Locate each line in the records below that contains the word "Manage" and copy those lines.

[Opening Dataset excerpts section]

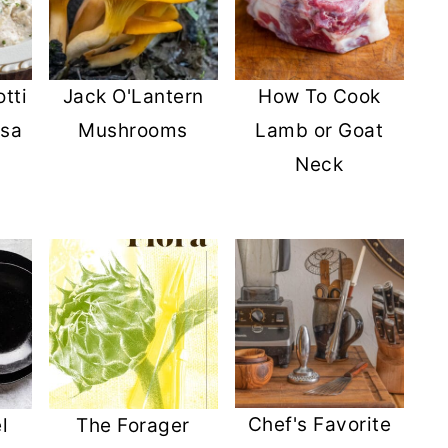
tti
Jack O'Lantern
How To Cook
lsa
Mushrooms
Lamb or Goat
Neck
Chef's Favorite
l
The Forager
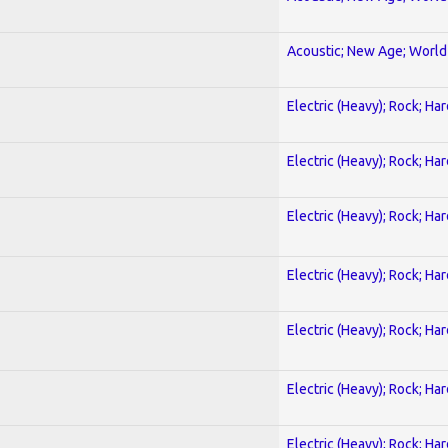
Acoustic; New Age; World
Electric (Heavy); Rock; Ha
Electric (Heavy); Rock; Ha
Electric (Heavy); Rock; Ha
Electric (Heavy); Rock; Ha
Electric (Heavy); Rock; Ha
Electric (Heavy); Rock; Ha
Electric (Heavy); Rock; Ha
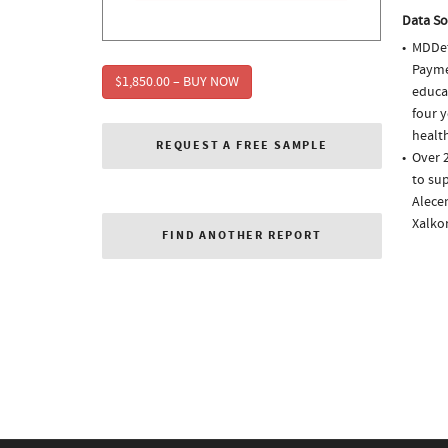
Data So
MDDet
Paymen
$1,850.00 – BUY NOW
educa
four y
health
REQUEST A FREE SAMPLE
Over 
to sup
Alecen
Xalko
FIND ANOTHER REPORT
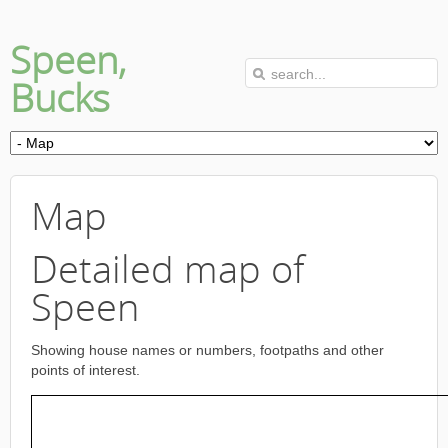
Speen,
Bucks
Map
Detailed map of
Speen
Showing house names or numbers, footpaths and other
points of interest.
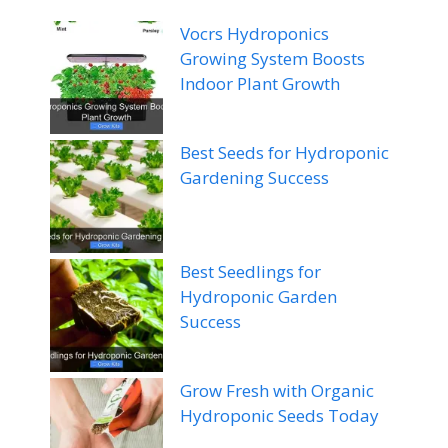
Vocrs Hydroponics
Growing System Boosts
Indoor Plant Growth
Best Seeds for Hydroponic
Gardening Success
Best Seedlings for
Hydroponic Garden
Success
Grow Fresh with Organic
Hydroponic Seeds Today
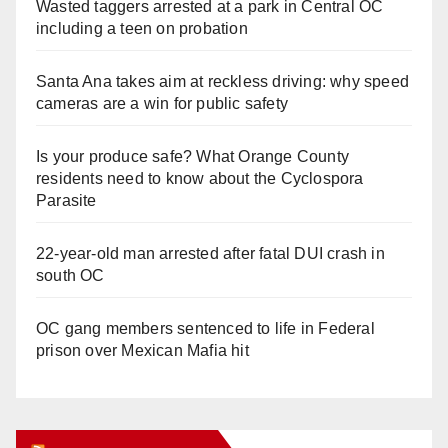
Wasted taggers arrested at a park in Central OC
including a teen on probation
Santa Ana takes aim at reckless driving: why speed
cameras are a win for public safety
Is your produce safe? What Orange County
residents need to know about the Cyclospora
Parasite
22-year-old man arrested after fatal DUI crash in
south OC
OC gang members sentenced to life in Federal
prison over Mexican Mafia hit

[Closing Dataset excerpts section]
[Opening Dataset excerpts section]

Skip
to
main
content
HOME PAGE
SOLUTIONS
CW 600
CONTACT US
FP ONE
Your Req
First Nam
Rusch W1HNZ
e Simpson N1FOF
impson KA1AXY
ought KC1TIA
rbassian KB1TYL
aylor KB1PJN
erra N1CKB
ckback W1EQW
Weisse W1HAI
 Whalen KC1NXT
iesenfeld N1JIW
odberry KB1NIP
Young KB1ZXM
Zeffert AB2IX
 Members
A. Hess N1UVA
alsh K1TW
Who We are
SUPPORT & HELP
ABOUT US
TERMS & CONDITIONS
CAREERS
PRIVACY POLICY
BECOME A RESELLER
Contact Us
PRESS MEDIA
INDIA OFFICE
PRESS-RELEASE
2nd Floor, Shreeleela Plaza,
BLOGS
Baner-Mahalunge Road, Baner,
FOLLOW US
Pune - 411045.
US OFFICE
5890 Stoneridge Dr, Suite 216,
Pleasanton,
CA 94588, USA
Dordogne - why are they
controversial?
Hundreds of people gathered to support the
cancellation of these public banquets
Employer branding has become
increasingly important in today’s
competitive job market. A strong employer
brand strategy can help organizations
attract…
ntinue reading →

[Closing Dataset excerpts section]
[Opening Dataset excerpts section]

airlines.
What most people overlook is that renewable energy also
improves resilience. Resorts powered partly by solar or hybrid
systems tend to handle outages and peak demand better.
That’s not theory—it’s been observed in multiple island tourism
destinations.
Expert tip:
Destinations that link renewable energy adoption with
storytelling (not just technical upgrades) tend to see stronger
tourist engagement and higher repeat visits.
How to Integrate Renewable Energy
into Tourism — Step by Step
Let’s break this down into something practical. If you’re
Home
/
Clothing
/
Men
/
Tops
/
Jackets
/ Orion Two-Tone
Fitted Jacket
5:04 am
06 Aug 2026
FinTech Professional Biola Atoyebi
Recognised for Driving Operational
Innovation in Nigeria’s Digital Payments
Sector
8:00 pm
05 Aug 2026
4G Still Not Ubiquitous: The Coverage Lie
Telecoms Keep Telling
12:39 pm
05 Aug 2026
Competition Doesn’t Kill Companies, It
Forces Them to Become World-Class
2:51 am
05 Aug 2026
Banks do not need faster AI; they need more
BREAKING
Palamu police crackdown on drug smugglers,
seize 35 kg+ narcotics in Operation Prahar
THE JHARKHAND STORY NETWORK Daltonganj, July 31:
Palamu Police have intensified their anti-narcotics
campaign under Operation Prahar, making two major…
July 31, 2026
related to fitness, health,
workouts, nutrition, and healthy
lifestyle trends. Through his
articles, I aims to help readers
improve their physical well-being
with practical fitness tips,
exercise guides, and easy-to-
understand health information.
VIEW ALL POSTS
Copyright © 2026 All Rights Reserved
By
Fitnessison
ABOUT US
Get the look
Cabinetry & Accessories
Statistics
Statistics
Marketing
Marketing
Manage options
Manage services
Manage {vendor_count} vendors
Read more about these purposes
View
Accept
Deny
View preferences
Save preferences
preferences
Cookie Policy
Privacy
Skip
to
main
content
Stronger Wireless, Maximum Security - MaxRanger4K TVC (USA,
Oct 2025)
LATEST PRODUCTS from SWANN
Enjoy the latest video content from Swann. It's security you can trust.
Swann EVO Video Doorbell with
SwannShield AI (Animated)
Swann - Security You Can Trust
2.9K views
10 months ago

[Closing Dataset excerpts section]

• Result of this exercise:
Manage options
Manage services
Manage {vendor_count} vendors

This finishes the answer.